* **Prova tu**
Nel brano proposto, che cosa è seguito all'inversione della curva dei rendimenti statunitense nell'unico caso su sei senza recessione?

+++ Brano proposto

Jamie Stuttard, Head of Global Macro Fixed Income Team presso Robeco, spiega che dopo il mercato ribassista dell’ultimo anno, negli ultimi sei mesi il credito ha evidenziato un andamento laterale, il che rappresenta un risultato considerevole dato il rallentamento della crescita economica. Dallo scorso trimestre i mercati dei tassi sono interessati da una volatilità notevolmente maggiore rispetto al credito.

Purtroppo, altri segmenti della curva dei rendimenti statunitense si sono invertiti: storicamente, in cinque occasioni su sei, un’inversione della curva è stata seguita da una recessione nell’arco di due anni. Nel sesto caso abbiamo assistito ‘semplicemente’ a una crisi dei mercati emergenti (1998). In passato gli spread creditizi sono rimasti relativamente stabili anche per sei trimestri dopo un’inversione della curva, ma alla fine hanno sempre registrato un notevole ampliamento.

++++++
+++ Dati forniti

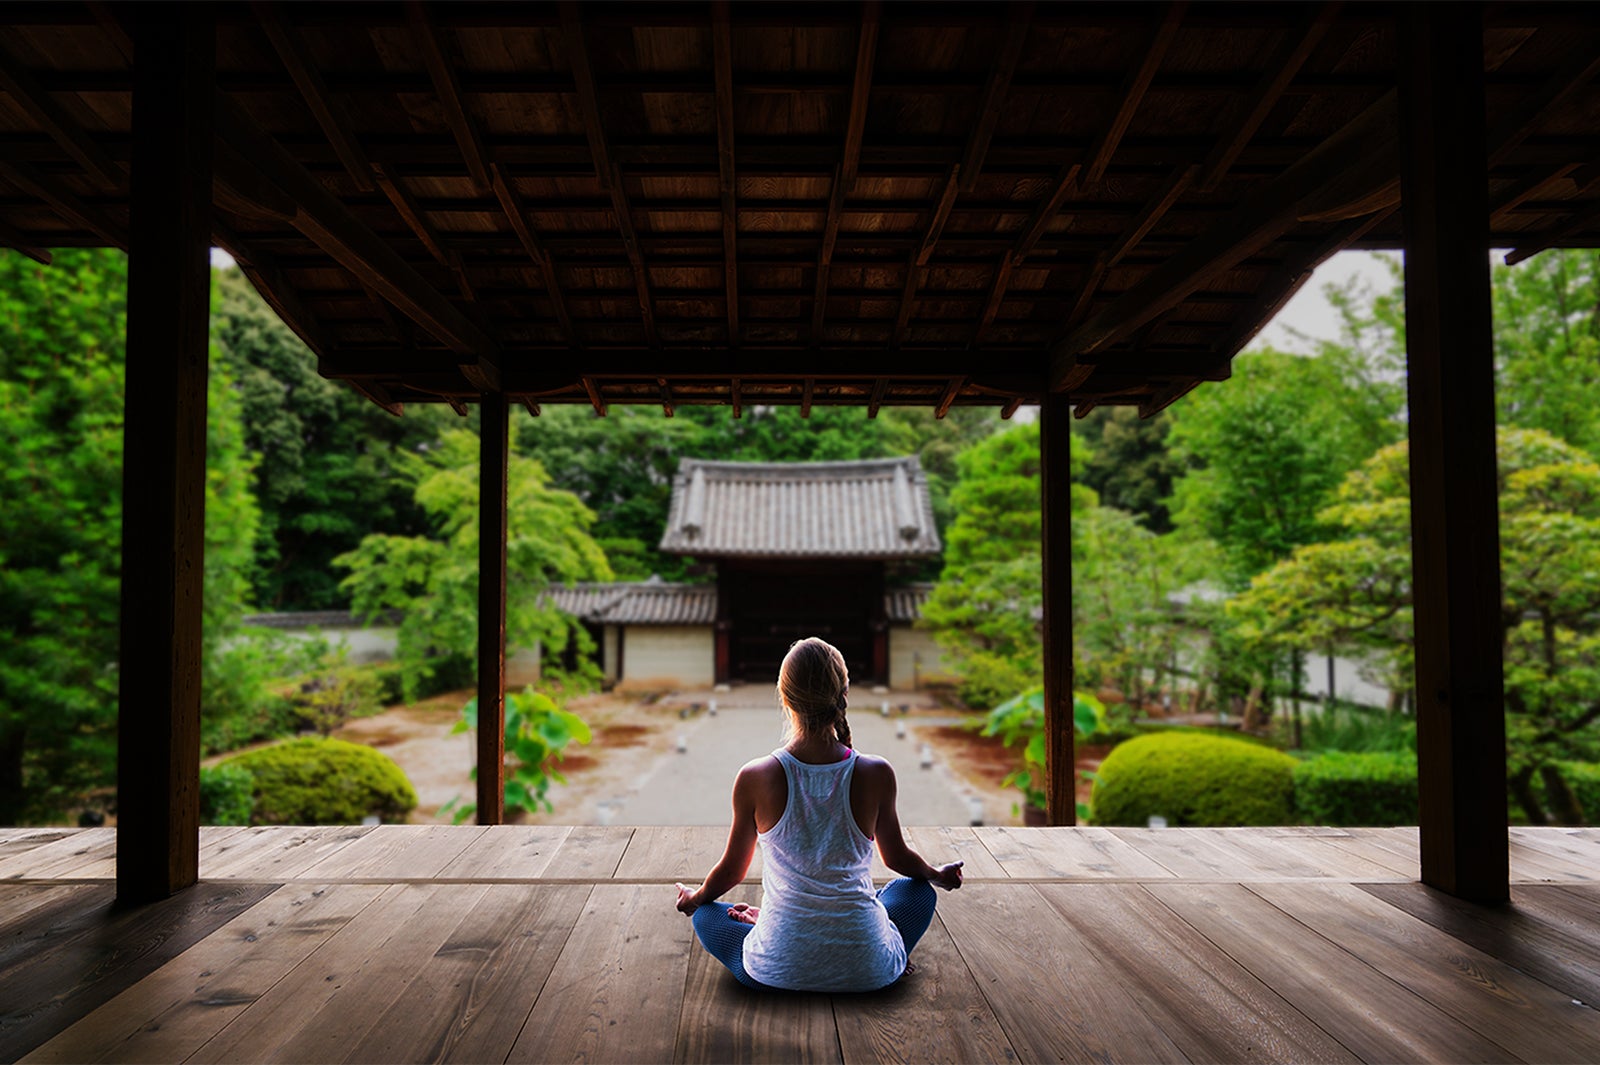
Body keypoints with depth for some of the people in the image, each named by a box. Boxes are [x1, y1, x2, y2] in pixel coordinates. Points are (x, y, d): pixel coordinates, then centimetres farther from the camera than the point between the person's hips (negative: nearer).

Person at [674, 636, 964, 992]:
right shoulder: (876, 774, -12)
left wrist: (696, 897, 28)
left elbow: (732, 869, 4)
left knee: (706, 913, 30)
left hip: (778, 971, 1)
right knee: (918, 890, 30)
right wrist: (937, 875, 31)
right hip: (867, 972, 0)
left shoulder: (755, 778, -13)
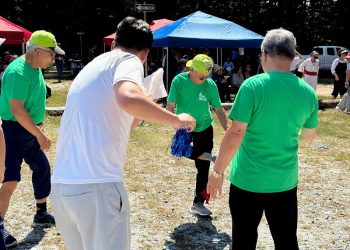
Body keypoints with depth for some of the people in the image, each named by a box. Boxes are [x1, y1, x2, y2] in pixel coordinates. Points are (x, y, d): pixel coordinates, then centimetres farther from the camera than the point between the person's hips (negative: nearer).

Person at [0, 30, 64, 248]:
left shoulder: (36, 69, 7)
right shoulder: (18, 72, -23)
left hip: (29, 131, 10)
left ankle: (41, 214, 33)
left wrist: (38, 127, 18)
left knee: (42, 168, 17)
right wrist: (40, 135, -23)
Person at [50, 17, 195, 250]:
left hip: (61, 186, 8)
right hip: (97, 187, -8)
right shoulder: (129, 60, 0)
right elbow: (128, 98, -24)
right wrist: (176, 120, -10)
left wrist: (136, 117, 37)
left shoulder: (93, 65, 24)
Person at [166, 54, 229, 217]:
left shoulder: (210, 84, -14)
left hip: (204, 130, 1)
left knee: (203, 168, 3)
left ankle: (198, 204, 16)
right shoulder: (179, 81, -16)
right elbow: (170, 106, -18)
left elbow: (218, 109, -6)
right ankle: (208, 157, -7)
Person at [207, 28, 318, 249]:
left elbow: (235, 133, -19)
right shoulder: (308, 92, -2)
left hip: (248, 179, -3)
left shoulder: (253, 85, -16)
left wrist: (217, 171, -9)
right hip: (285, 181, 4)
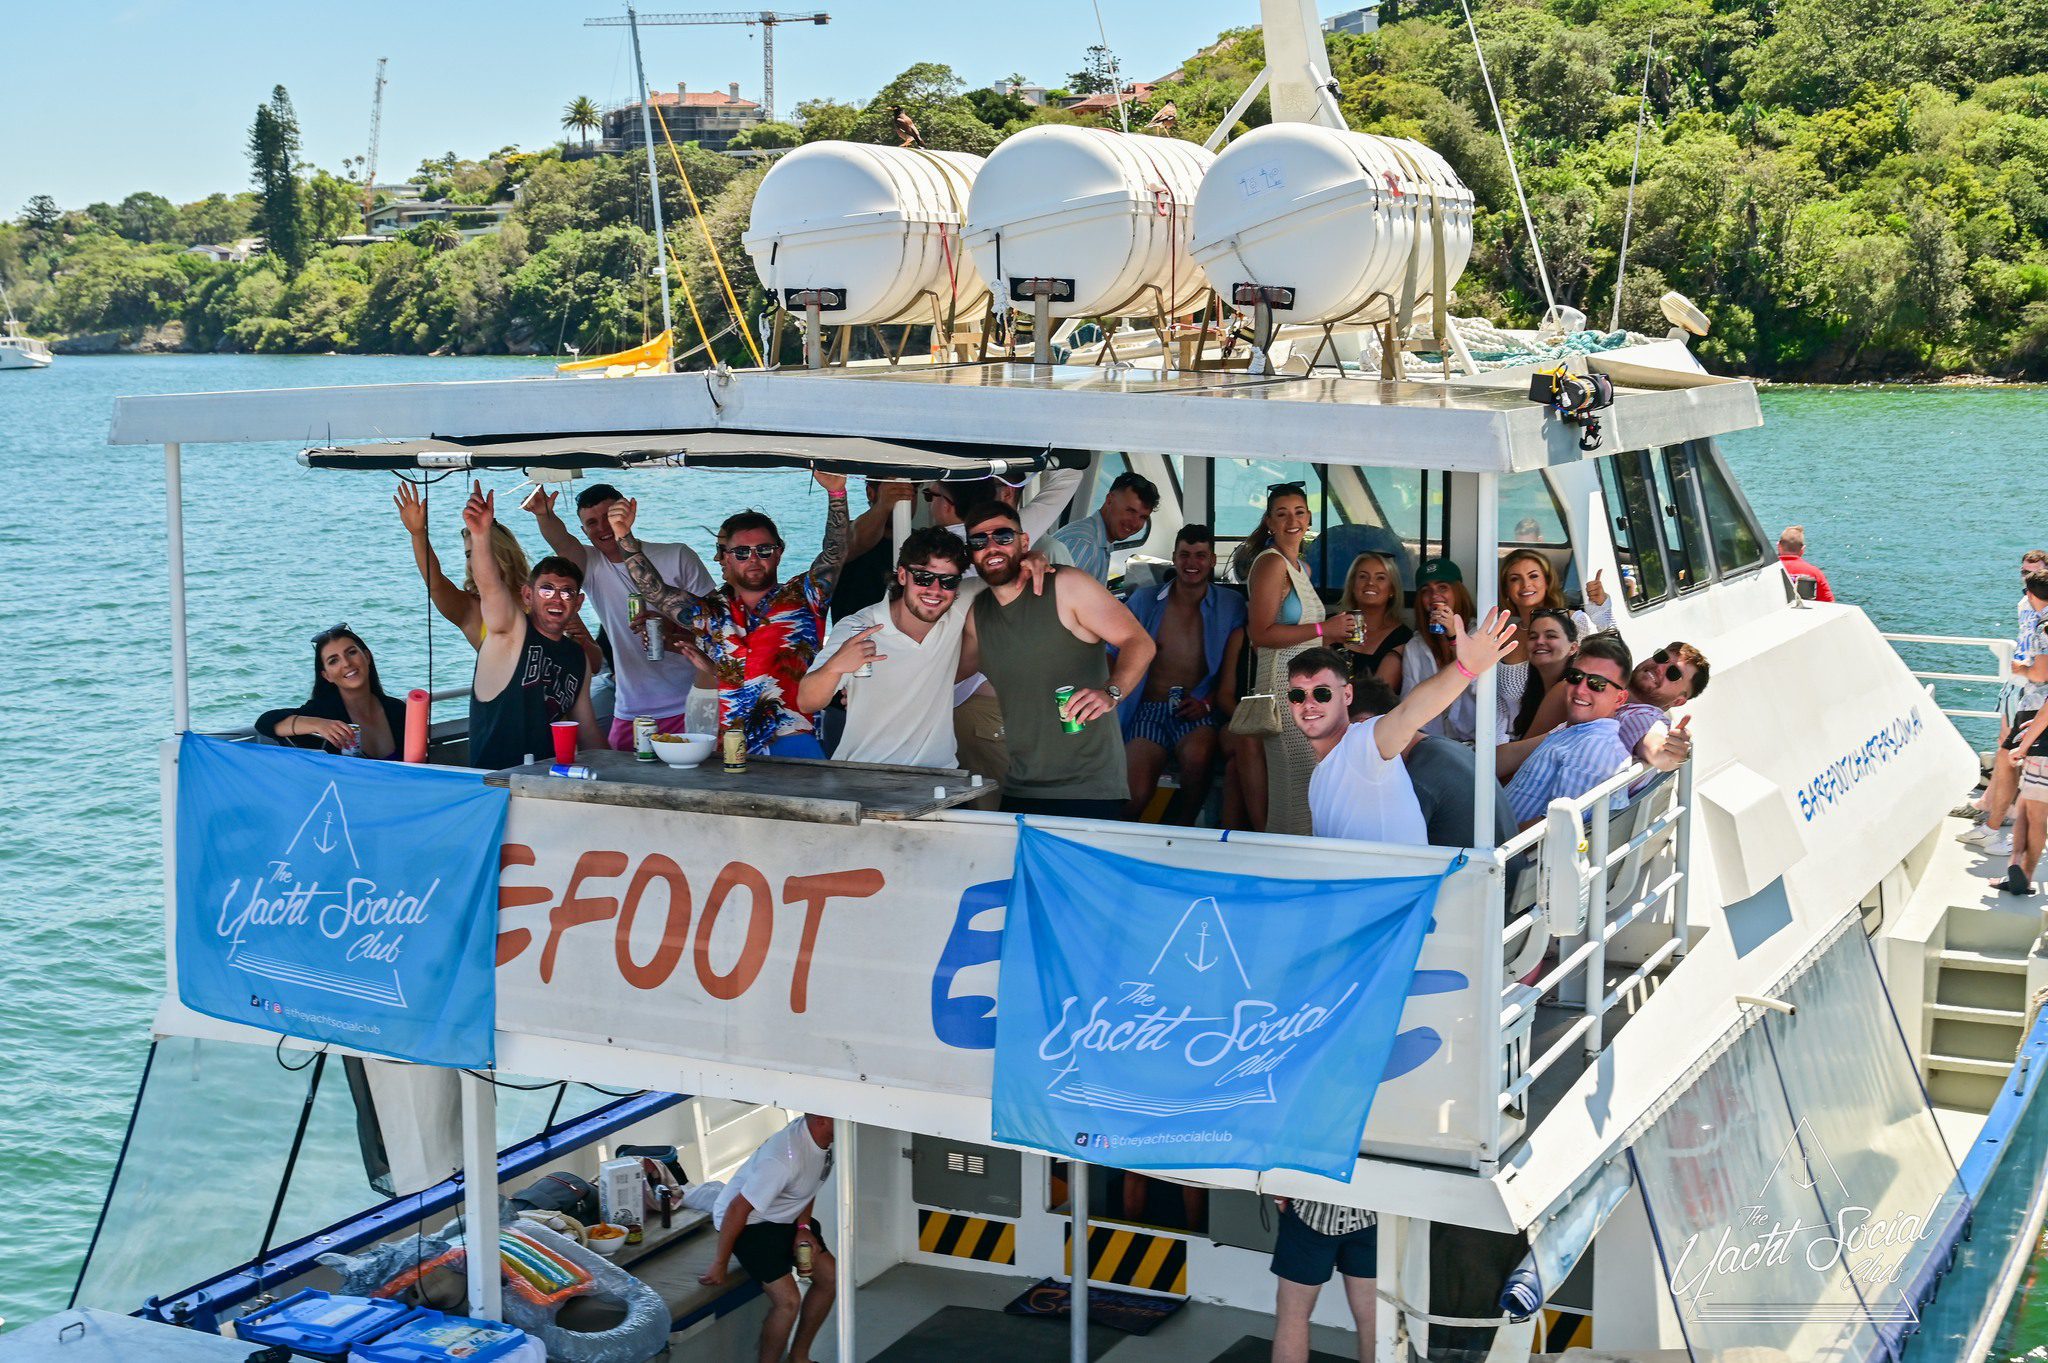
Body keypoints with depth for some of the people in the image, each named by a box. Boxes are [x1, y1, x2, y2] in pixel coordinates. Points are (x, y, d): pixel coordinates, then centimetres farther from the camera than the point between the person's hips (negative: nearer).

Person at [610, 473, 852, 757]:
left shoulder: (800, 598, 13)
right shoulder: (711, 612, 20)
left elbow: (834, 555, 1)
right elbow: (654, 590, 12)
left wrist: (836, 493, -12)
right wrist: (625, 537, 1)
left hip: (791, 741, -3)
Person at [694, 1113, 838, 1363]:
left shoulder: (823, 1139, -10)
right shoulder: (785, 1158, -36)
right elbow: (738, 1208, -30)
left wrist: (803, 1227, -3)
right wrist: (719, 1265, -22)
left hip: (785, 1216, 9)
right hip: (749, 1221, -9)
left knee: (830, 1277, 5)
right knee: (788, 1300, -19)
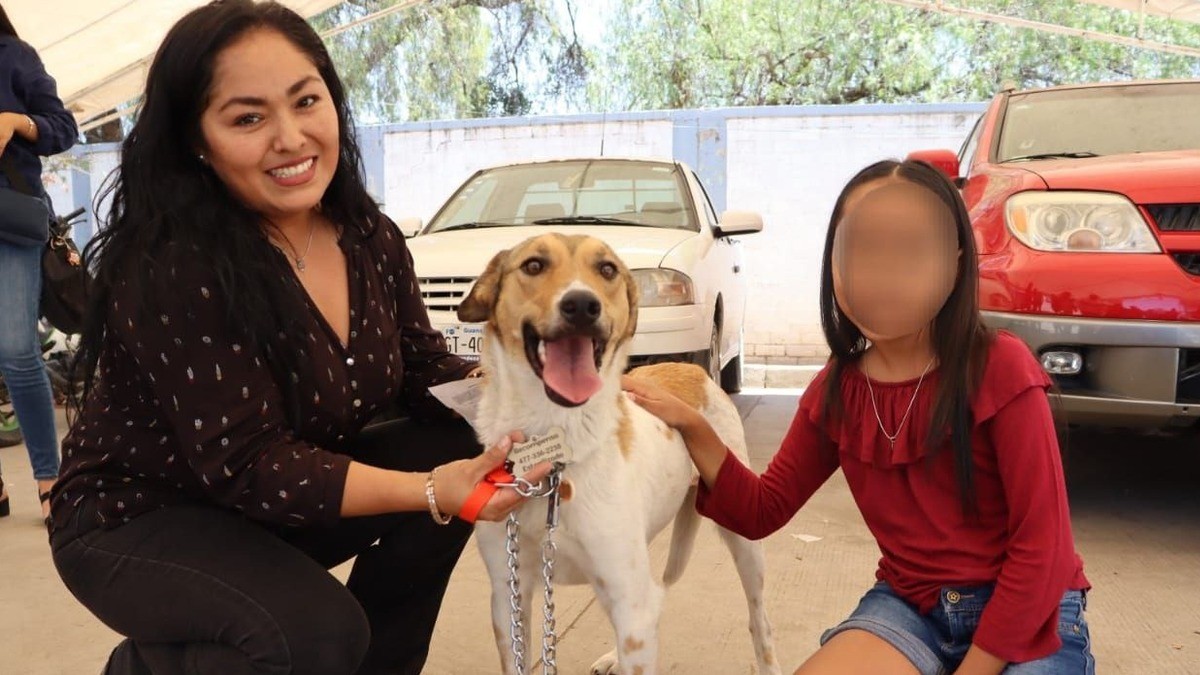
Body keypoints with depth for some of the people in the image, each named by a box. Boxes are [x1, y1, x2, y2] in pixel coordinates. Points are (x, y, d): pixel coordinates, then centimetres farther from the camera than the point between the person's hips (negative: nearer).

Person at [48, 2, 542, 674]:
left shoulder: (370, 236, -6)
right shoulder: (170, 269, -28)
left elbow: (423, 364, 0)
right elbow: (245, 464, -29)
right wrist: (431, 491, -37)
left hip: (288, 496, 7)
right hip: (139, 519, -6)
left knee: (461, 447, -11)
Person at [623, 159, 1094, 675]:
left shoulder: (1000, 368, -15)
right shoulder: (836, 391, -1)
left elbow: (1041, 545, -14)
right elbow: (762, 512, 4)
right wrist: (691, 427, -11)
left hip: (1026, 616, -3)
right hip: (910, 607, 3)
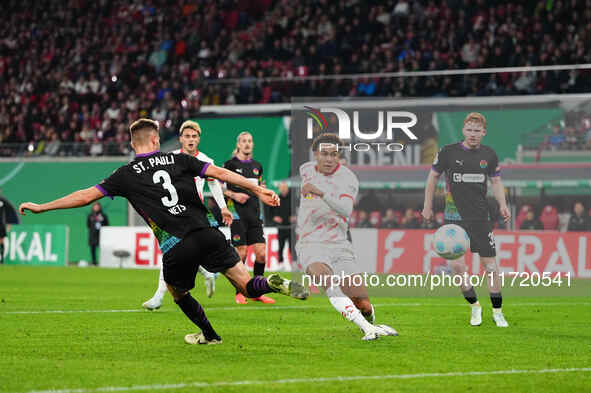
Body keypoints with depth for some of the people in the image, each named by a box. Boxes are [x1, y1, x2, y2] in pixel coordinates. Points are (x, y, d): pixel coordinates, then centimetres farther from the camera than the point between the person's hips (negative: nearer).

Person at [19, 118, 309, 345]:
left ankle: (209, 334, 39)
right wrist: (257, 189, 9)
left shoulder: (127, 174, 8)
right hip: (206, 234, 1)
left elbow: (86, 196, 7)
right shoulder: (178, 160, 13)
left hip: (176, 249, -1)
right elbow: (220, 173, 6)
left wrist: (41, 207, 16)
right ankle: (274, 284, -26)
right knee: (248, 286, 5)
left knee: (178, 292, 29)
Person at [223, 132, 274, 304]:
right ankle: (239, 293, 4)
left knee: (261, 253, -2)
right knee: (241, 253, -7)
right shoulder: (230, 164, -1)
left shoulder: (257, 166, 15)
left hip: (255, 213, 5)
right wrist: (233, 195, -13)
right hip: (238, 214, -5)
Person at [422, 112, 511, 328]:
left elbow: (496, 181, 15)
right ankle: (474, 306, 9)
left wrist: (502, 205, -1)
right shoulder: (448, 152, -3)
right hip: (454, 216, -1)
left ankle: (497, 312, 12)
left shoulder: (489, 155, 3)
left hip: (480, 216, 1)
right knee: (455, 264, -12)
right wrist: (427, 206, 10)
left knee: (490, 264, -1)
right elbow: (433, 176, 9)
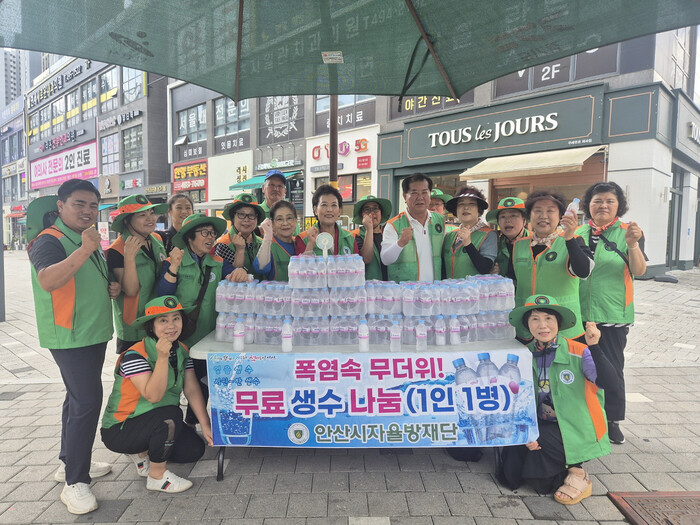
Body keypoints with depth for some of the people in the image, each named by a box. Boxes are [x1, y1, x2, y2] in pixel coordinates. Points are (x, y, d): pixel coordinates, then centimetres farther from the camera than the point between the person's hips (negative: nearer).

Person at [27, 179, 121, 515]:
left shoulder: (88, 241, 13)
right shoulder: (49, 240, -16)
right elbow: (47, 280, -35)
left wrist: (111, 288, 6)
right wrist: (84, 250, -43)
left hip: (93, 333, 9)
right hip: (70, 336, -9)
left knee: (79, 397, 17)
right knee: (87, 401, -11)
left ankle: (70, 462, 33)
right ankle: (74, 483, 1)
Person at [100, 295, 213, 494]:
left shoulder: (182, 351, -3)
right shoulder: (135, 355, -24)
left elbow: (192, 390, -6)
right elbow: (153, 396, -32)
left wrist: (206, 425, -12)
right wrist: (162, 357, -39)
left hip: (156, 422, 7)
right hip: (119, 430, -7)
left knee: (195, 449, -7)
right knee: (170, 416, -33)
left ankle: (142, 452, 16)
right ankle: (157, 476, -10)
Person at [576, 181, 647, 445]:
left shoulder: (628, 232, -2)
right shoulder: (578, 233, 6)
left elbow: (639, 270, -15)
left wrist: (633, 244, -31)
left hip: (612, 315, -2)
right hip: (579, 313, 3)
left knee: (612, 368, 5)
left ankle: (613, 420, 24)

++++++

* **Risposta**
Una crisi dei mercati emergenti, nel 1998.